» ACTIVITY
All entries must be repeated exactly; do not include the pictures.

Collected data:
Start of Block

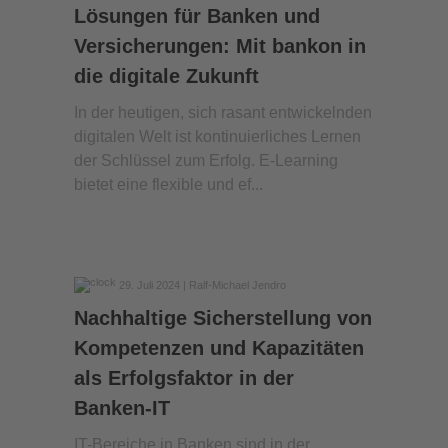
Lösungen für Banken und
Versicherungen: Mit bankon in
die digitale Zukunft
In der heutigen, sich rasant entwickelnden
digitalen Welt ist kontinuierliches Lernen
der Schlüssel zum Erfolg. E-Learning
bietet eine flexible und ef...
29. Juli 2024
| Ralf-Michael Jendro
Nachhaltige Sicherstellung von
Kompetenzen und Kapazitäten
als Erfolgsfaktor in der
Banken-IT
IT-Bereiche in Banken sind in der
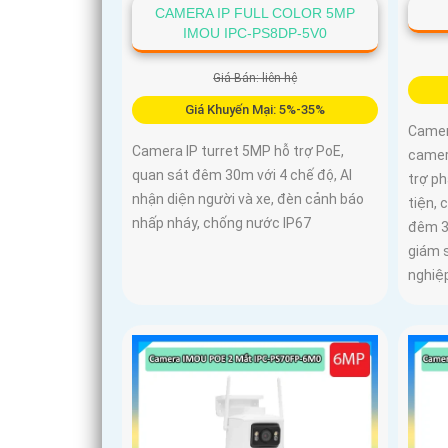
CAMERA IP FULL COLOR 5MP
IMOU IPC-PS8DP-5V0
Giá Bán: liên hệ
Giá Khuyến Mại: 5%-35%
Camer
Camera IP turret 5MP hỗ trợ PoE,
camera
quan sát đêm 30m với 4 chế độ, AI
trợ p
nhận diện người và xe, đèn cảnh báo
tiện, 
nhấp nháy, chống nước IP67
đêm 3
giám s
nghiệ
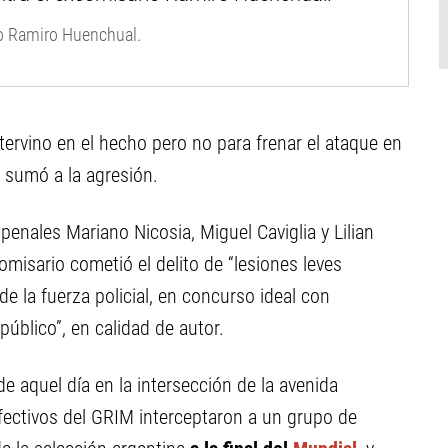
io Ramiro Huenchual.
ntervino en el hecho pero no para frenar el ataque en
e sumó a la agresión.
 penales Mariano Nicosia, Miguel Caviglia y Lilian
misario cometió el delito de “lesiones leves
 la fuerza policial, en concurso ideal con
úblico”, en calidad de autor.
de aquel día en la intersección de la avenida
efectivos del GRIM interceptaron a un grupo de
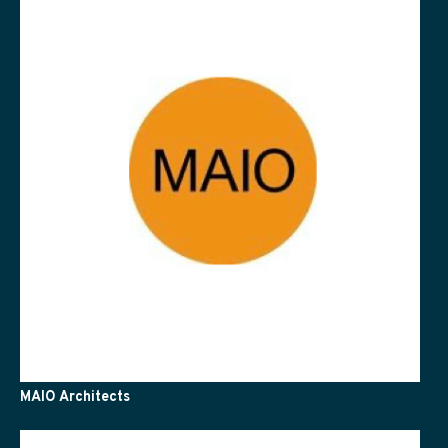
MAIO Architects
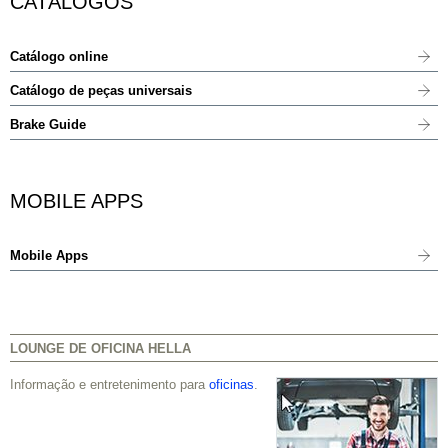
CATÁLOGOS
Catálogo online
Catálogo de peças universais
Brake Guide
MOBILE APPS
Mobile Apps
LOUNGE DE OFICINA HELLA
Informação e entretenimento para
oficinas
.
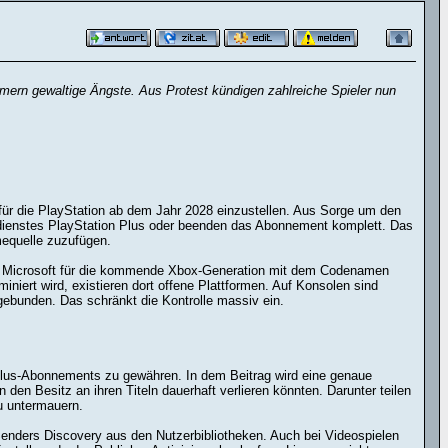
amern gewaltige Ängste. Aus Protest kündigen zahlreiche Spieler nun
für die PlayStation ab dem Jahr 2028 einzustellen. Aus Sorge um den
nedienstes PlayStation Plus oder beenden das Abonnement komplett. Das
mequelle zuzufügen.
auch Microsoft für die kommende Xbox-Generation mit dem Codenamen
iniert wird, existieren dort offene Plattformen. Auf Konsolen sind
 gebunden. Das schränkt die Kontrolle massiv ein.
Plus-Abonnements zu gewähren. In dem Beitrag wird eine genaue
den Besitz an ihren Titeln dauerhaft verlieren könnten. Darunter teilen
u untermauern.
ders Discovery aus den Nut­zer­bi­blio­the­ken. Auch bei Videospielen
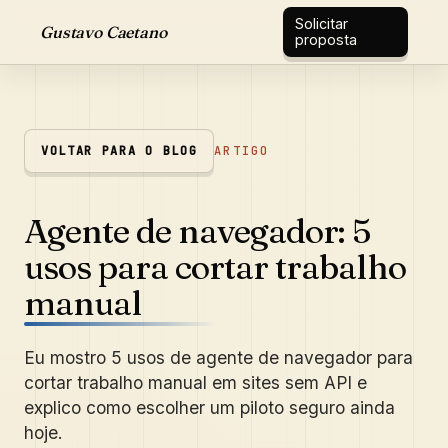
Solicitar
Gustavo Caetano
proposta
VOLTAR PARA O BLOG
ARTIGO
Agente de navegador: 5
usos para cortar trabalho
manual
Eu mostro 5 usos de agente de navegador para
cortar trabalho manual em sites sem API e
explico como escolher um piloto seguro ainda
hoje.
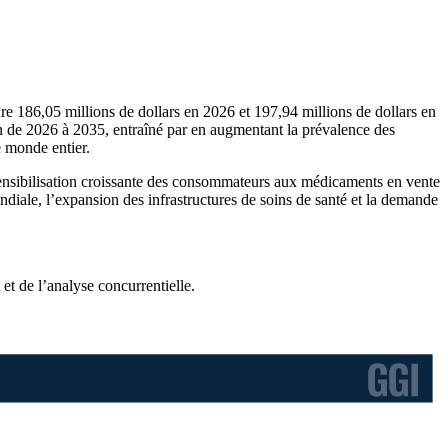
dre 186,05 millions de dollars en 2026 et 197,94 millions de dollars en
n de 2026 à 2035, entraîné par en augmentant la prévalence des
e monde entier.
a sensibilisation croissante des consommateurs aux médicaments en vente
ondiale, l’expansion des infrastructures de soins de santé et la demande
et de l’analyse concurrentielle
.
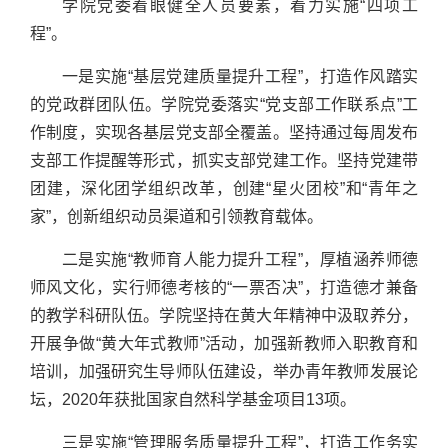
学院党委着眼健全人员要素，着力实施“四项工
程”。
一是实施“基层党建质量提升工程”，打造作风踏实
的党政群团队伍。学院党委落实“党支部工作联系点”工
作制度，实现各基层党支部全覆盖。坚持通过每周发布
支部工作提醒等形式，抓实支部党建工作。坚持党建带
团建，深化团学组织改革，创建“星火团校”和“青年之
家”，创新组织动员渠道和引领教育载体。
二是实施“教师育人能力提升工程”，厚植涵养师德
师风文化，实行师德考核的“一票否决”，打造德才兼备
的教学科研队伍。学院坚持在黄大年精神中汲取养分，
开展争做“黄大年式教师”活动，加强新教师入职教育和
培训，加强研究生导师队伍建设，举办青年教师发展论
坛，2020年获批国家自然科学基金项目13项。
三是实施“管理服务质量提升工程”，打造工作务实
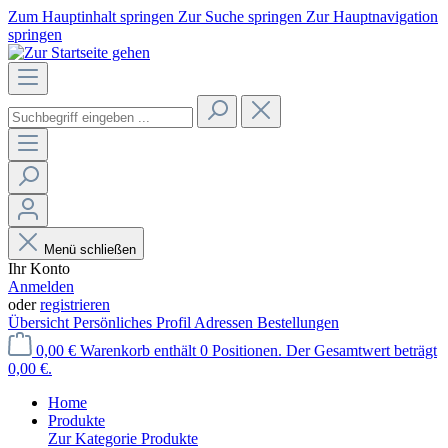
Zum Hauptinhalt springen
Zur Suche springen
Zur Hauptnavigation
springen
Menü schließen
Ihr Konto
Anmelden
oder
registrieren
Übersicht
Persönliches Profil
Adressen
Bestellungen
0,00 €
Warenkorb enthält 0 Positionen. Der Gesamtwert beträgt
0,00 €.
Home
Produkte
Zur Kategorie Produkte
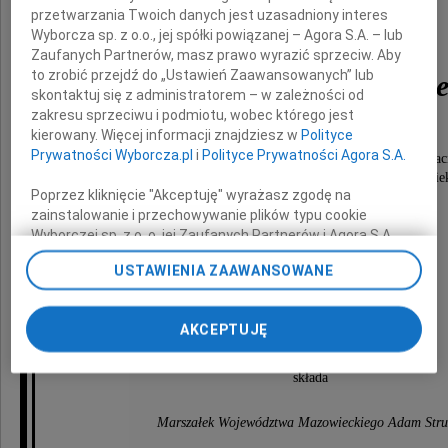
przetwarzania Twoich danych jest uzasadniony interes
Wyborcza sp. z o.o., jej spółki powiązanej – Agora S.A. – lub
księdza profesora
Zaufanych Partnerów, masz prawo wyrazić sprzeciw. Aby
to zrobić przejdź do „Ustawień Zaawansowanych” lub
Ireneusza Mroczkowski
skontaktuj się z administratorem – w zależności od
zakresu sprzeciwu i podmiotu, wobec którego jest
kierowany. Więcej informacji znajdziesz w
Polityce
wybitnego Kapłana,
Prywatności Wyborcza.pl
i
Polityce Prywatności Agora S.A.
cenionego Naukowca, serdecznego, ciepłego Przyjaci
a przede wszystkim mądrego i skromnego Człowie
Poprzez kliknięcie "Akceptuję" wyrażasz zgodę na
Na zawsze pozostanie w mojej pamięci.
zainstalowanie i przechowywanie plików typu cookie
Wyborczej sp. z o. o. jej Zaufanych Partnerów i Agora S.A.
na Twoim urządzeniu końcowym. Możesz też w każdej
Wyrazy głębokiego współczucia
USTAWIENIA ZAAWANSOWANE
chwili zmienić swoje preferencje dot. plików cookie,
ponownie wywołując narzędzie do zarządzania Twoimi
Rodzinie i Bliskim
preferencjami dot. przetwarzania danych poprzez
AKCEPTUJĘ
odnośnik „Ustawienia prywatności” w stopce serwisu i
przechodząc do sekcji „Ustawienia zaawansowane”.
Zmiana ustawień plików cookie możliwa jest także za
składa
pomocą ustawień przeglądarki.
Marszałek Województwa Mazowieckiego Adam Stru
My, nasi Zaufani Partnerzy i Agora S.A. możemy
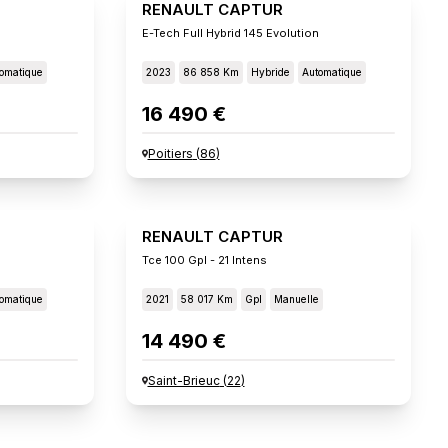
RENAULT CAPTUR
E-Tech Full Hybrid 145 Evolution
omatique
2023
86 858 Km
Hybride
Automatique
16 490 €
Poitiers
(
86
)
RENAULT CAPTUR
Tce 100 Gpl - 21 Intens
omatique
2021
58 017 Km
Gpl
Manuelle
14 490 €
Saint-Brieuc
(
22
)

End of Block

» ANSWER TO THIS PROBLEM
Lösungen für Banken und
Versicherungen: Mit bankon in
die digitale Zukunft
In der heutigen, sich rasant entwickelnden
digitalen Welt ist kontinuierliches Lernen
der Schlüssel zum Erfolg. E-Learning
bietet eine flexible und ef...
29. Juli 2024
| Ralf-Michael Jendro
Nachhaltige Sicherstellung von
Kompetenzen und Kapazitäten
als Erfolgsfaktor in der
Banken-IT
IT-Bereiche in Banken sind in der
CAMERA IP FULL COLOR 5MP
IMOU IPC-PS8DP-5V0
Giá Bán: liên hệ
Giá Khuyến Mại: 5%-35%
Camer
Camera IP turret 5MP hỗ trợ PoE,
camera
quan sát đêm 30m với 4 chế độ, AI
trợ p
nhận diện người và xe, đèn cảnh báo
tiện, 
nhấp nháy, chống nước IP67
đêm 3
giám s
nghiệ
io Ramiro Huenchual.
ntervino en el hecho pero no para frenar el ataque en
e sumó a la agresión.
 penales Mariano Nicosia, Miguel Caviglia y Lilian
misario cometió el delito de “lesiones leves
 la fuerza policial, en concurso ideal con
úblico”, en calidad de autor.
de aquel día en la intersección de la avenida
efectivos del GRIM interceptaron a un grupo de
MAIO Architects
CATÁLOGOS
Catálogo online
Catálogo de peças universais
Brake Guide
MOBILE APPS
Mobile Apps
LOUNGE DE OFICINA HELLA
Informação e entretenimento para
oficinas
.
amern gewaltige Ängste. Aus Protest kündigen zahlreiche Spieler nun
für die PlayStation ab dem Jahr 2028 einzustellen. Aus Sorge um den
nedienstes PlayStation Plus oder beenden das Abonnement komplett. Das
mequelle zuzufügen.
auch Microsoft für die kommende Xbox-Generation mit dem Codenamen
iniert wird, existieren dort offene Plattformen. Auf Konsolen sind
 gebunden. Das schränkt die Kontrolle massiv ein.
Plus-Abonnements zu gewähren. In dem Beitrag wird eine genaue
den Besitz an ihren Titeln dauerhaft verlieren könnten. Darunter teilen
u untermauern.
ders Discovery aus den Nut­zer­bi­blio­the­ken. Auch bei Videospielen
Solicitar
Gustavo Caetano
proposta
VOLTAR PARA O BLOG
ARTIGO
Agente de navegador: 5
usos para cortar trabalho
manual
Eu mostro 5 usos de agente de navegador para
cortar trabalho manual em sites sem API e
explico como escolher um piloto seguro ainda
hoje.
dre 186,05 millions de dollars en 2026 et 197,94 millions de dollars en
n de 2026 à 2035, entraîné par en augmentant la prévalence des
e monde entier.
a sensibilisation croissante des consommateurs aux médicaments en vente
ondiale, l’expansion des infrastructures de soins de santé et la demande
et de l’analyse concurrentielle
.
学院党委着眼健全人员要素，着力实施“四项工
程”。
一是实施“基层党建质量提升工程”，打造作风踏实
的党政群团队伍。学院党委落实“党支部工作联系点”工
作制度，实现各基层党支部全覆盖。坚持通过每周发布
支部工作提醒等形式，抓实支部党建工作。坚持党建带
团建，深化团学组织改革，创建“星火团校”和“青年之
家”，创新组织动员渠道和引领教育载体。
二是实施“教师育人能力提升工程”，厚植涵养师德
师风文化，实行师德考核的“一票否决”，打造德才兼备
的教学科研队伍。学院坚持在黄大年精神中汲取养分，
开展争做“黄大年式教师”活动，加强新教师入职教育和
培训，加强研究生导师队伍建设，举办青年教师发展论
坛，2020年获批国家自然科学基金项目13项。
三是实施“管理服务质量提升工程”，打造工作务实
Zum Hauptinhalt springen
Zur Suche springen
Zur Hauptnavigation
springen
Menü schließen
Ihr Konto
Anmelden
oder
registrieren
Übersicht
Persönliches Profil
Adressen
Bestellungen
0,00 €
Warenkorb enthält 0 Positionen. Der Gesamtwert beträgt
0,00 €.
Home
Produkte
Zur Kategorie Produkte
przetwarzania Twoich danych jest uzasadniony interes
Wyborcza sp. z o.o., jej spółki powiązanej – Agora S.A. – lub
księdza profesora
Zaufanych Partnerów, masz prawo wyrazić sprzeciw. Aby
to zrobić przejdź do „Ustawień Zaawansowanych” lub
Ireneusza Mroczkowski
skontaktuj się z administratorem – w zależności od
zakresu sprzeciwu i podmiotu, wobec którego jest
kierowany. Więcej informacji znajdziesz w
Polityce
wybitnego Kapłana,
Prywatności Wyborcza.pl
i
Polityce Prywatności Agora S.A.
cenionego Naukowca, serdecznego, ciepłego Przyjaci
a przede wszystkim mądrego i skromnego Człowie
Poprzez kliknięcie "Akceptuję" wyrażasz zgodę na
Na zawsze pozostanie w mojej pamięci.
zainstalowanie i przechowywanie plików typu cookie
Wyborczej sp. z o. o. jej Zaufanych Partnerów i Agora S.A.
na Twoim urządzeniu końcowym. Możesz też w każdej
Wyrazy głębokiego współczucia
USTAWIENIA ZAAWANSOWANE
chwili zmienić swoje preferencje dot. plików cookie,
ponownie wywołując narzędzie do zarządzania Twoimi
Rodzinie i Bliskim
preferencjami dot. przetwarzania danych poprzez
AKCEPTUJĘ
odnośnik „Ustawienia prywatności” w stopce serwisu i
przechodząc do sekcji „Ustawienia zaawansowane”.
Zmiana ustawień plików cookie możliwa jest także za
składa
pomocą ustawień przeglądarki.
Marszałek Województwa Mazowieckiego Adam Stru
My, nasi Zaufani Partnerzy i Agora S.A. możemy
RENAULT CAPTUR
E-Tech Full Hybrid 145 Evolution
omatique
2023
86 858 Km
Hybride
Automatique
16 490 €
Poitiers
(
86
)
RENAULT CAPTUR
Tce 100 Gpl - 21 Intens
omatique
2021
58 017 Km
Gpl
Manuelle
14 490 €
Saint-Brieuc
(
22
)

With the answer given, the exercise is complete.